Philips Profit Beats on Disposals and Cost-Cutting Program
Royal Philips Electronics NV, the world’s largest lighting company, reported profit that beat analysts’ estimates after cutting costs and selling assets, sending the shares up the most in almost two years.
Earnings before interest, taxes and amortization rose to 552 million euros ($725 million) in the first quarter from 438 million euros, the Amsterdam-based company said today. Analysts surveyed by Bloomberg expected 439 million euros.
Frans van Houten is a year into his role of chief executive officer, with the challenge of struggling consumer electronic businesses such as MP3 music headsets. Philips sold the Senseo coffee brand to Sara Lee, divested real estate and appointed new managers for healthcare and lighting units in the first quarter as it competes with Siemens AG (SIE) and General Electric (GE) Co.

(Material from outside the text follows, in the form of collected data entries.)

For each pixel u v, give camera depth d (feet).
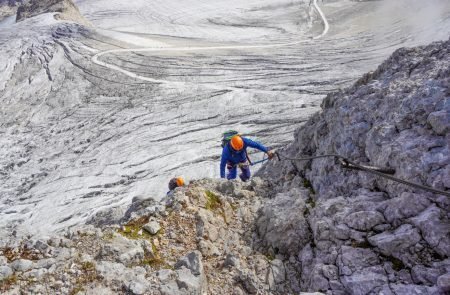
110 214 23.20
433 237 11.06
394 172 13.94
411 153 13.34
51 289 11.50
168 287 11.59
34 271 12.01
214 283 12.55
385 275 11.06
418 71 18.15
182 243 14.17
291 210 14.93
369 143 15.96
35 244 13.39
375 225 12.48
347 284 11.24
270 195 19.04
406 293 10.27
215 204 16.87
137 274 12.24
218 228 15.35
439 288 9.88
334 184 16.87
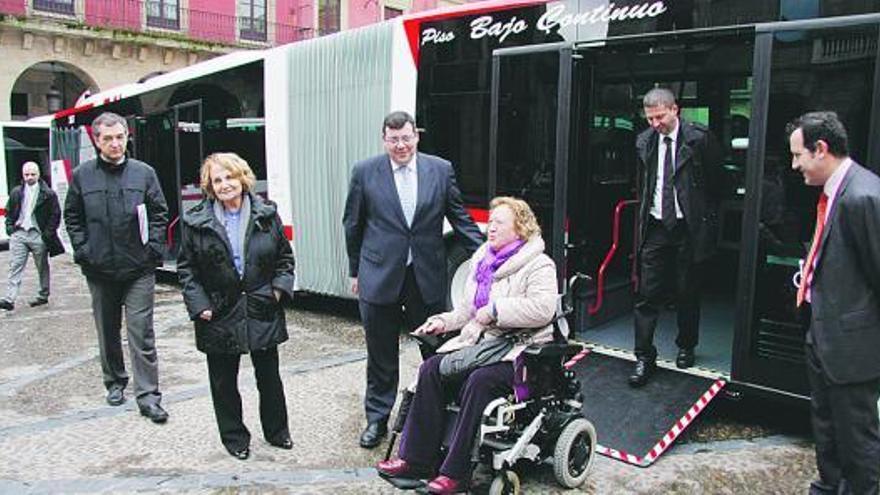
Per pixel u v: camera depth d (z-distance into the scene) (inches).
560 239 233.9
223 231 170.2
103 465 176.7
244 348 172.4
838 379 136.6
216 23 1083.9
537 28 250.8
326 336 302.4
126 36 1005.2
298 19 1157.1
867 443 137.8
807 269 145.6
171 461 179.0
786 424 204.2
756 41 189.2
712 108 273.1
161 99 439.5
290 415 208.5
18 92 1037.2
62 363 264.8
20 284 402.3
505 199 163.2
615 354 225.3
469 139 274.1
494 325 157.9
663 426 185.3
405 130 178.2
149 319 208.4
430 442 155.7
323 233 331.6
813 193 182.4
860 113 176.9
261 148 358.6
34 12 943.0
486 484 161.8
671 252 211.0
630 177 276.4
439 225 185.3
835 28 178.9
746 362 194.9
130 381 240.8
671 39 216.7
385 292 181.5
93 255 203.6
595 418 191.2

“These results are much better than expected, particularly if you look at healthcare, compared to what General Electric said on Friday,” said Jos Versteeg, an analyst at Theodoor Gilissen Bankiers, who has a buy rating on Philips. “The slight improvement in lighting is encouraging.”
Philips jumped as much as 9.3 percent to 15.68 euros, the biggest intraday gain since May 10, 2010. The stock traded at 15 euros as of 12:23 p.m. Before today, the shares had lost 12 percent so far this year.
The quarter was a “good step forward” toward the company’s target of increasing Ebita to 10 percent to 12 percent of sales by 2013, Van Houten said. GE reported a 6 percent decline in European healthcare equipment orders, compared with a 1 percent decrease at Philips.
The CEO started a program called “Accelerate” last year after concluding Philips lacked the speed needed in bringing products such as electrical toothbrushes and electric shavers to the market. He is also pushing to change the work culture to become more competitive, immersing about 200 managers in an intensive three-day course. The top 800 managers will have gone through the program by the end of the year, he said.
Van Houten announced a revamp to cut 4,500 jobs to save 800 million euros as demand for healthcare equipment and construction markets deteriorated. Cumulative savings to the end of 2012 are expected to be about 400 million euros.
Sales in the first quarter rose to 5.6 billion euros from 5.25 billion euros, Philips said in the statement. Analysts predicted 5.4 billion euros.
“We remain cautious about the remainder of 2012 given the uncertainties in Europe, particularly in the healthcare and construction markets and the slowing growth rate in the global economy,” Van Houten said.
Lighting chief Eric Rondolat has the job of lifting profit as a percentage of sales at the unit to 8 to 10 percent by 2013, after profitability dwindled to 3 percent in the first quarter.
Philips has been cutting jobs and shifted production of fluorescent lamps from Roosendaal to Poland to boost competitiveness in the past three months.
“We are on the right path to systematically improve lighting,” Van Houten said. The CEO expects margins at the unit to further improve during the rest of the year. In the fourth quarter lighting profitability dropped to 2 percent.
A turnaround at the division would be a crucial catalyst for Philips shares, analysts including Sanford C. Bernstein’s Martin Prozesky said.